As mentioned previously, AI-based chatbots are trained using closed datasets that are not able to continuously update themselves to incorporate the most up-to-date information. This is particularly important in relation to health care, an area where clinical practice guidelines, best practices, and safety data are continuously changing. The lack of real-time updates to the content of chatbots could result in people receiving out-of-date information in response to their queries. The same can be true for human-to-human interactions; however, a health care provider does have the ability to access up-to-date information in real time, whereas an AI chatbot does not.

There have been times when chatbots have provided information that could be considered harmful to the user.

For example, Tessa, a chatbot developed to provide support to people living with eating disorders, was shut down after users discovered it was providing dieting and exercise tips to users seeking out support for the management of their eating disorders.30 Tessa was not built using generative AI but was designed to deliver a specific cognitive behavioural therapy–based tool meant to prevent eating disorders.

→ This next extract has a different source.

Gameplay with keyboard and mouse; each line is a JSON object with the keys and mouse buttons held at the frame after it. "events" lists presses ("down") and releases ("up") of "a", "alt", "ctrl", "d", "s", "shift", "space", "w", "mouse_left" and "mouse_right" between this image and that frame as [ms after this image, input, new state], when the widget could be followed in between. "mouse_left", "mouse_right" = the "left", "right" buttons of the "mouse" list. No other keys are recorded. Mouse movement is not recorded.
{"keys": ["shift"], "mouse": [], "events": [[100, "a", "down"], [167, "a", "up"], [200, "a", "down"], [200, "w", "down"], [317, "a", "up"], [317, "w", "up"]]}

The weight loss advice that Tessa provided was not part of the data that the AI tool was meant to be trained on. The chatbot’s developer has yet to address how this type of information came to be included in the chatbot’s dataset.31 This provides a real-world example of the potential AI has to harm vulnerable groups and why human oversight remains an important factor in the incorporation of AI into health care.

User Experiences

In studies of user experiences with chatbots in health care, most user responses were positive.4,32-34 Adults older than 60 years who used a chatbot for health information gathering reported that the cognitive load required to use the technology was low.33 Recommendations for improvement included stylistic considerations32 and solving technical issues.32,33 Some concerns were reported regarding data privacy and security.33

Haque and colleagues (2023)4 examined the user experience and characteristics of commercially available mental health apps with built-in chatbots based on reviews in US-based mobile app stores. Users expressed that personalized and humanlike interactions with the chatbots were positive. People tended to lose interest in using chatbots that provided improper or impersonal responses.4 The authors found that users could become overly reliant on the chatbots because they were always available. Some people seemed to withdraw from interaction with their friends and family in real life in preference for the chatbot.4 Chatbots lacked the ability to properly identify when users might be in crisis and require in-person care. The authors suggested that chatbot developers should give thought to when and how to limit user interaction and motivate users to use more nontechnical methods of mental health support when appropriate.4

Additional Considerations

Ethical Issues

Coghlan and colleagues (2023)7 outlined some important considerations when choosing to use chatbots in health care. Developers and professionals seeking to implement chatbots should weigh the risks and benefits by clearly defining the aim of the chatbot and the problem to be solved in their circumstances. There should be careful assessment of the problem to be solved to determine whether the use of AI or chatbots is an appropriate solution. There may be instances in which the benefits of implementation are too low or the risks are too high to justify replacing humans.7 The use of chatbots in health care requires an evidence-based approach. The appropriate evidence to support the safe and effective use of chatbots for the intended purpose and population should be gathered and incorporated before implementation.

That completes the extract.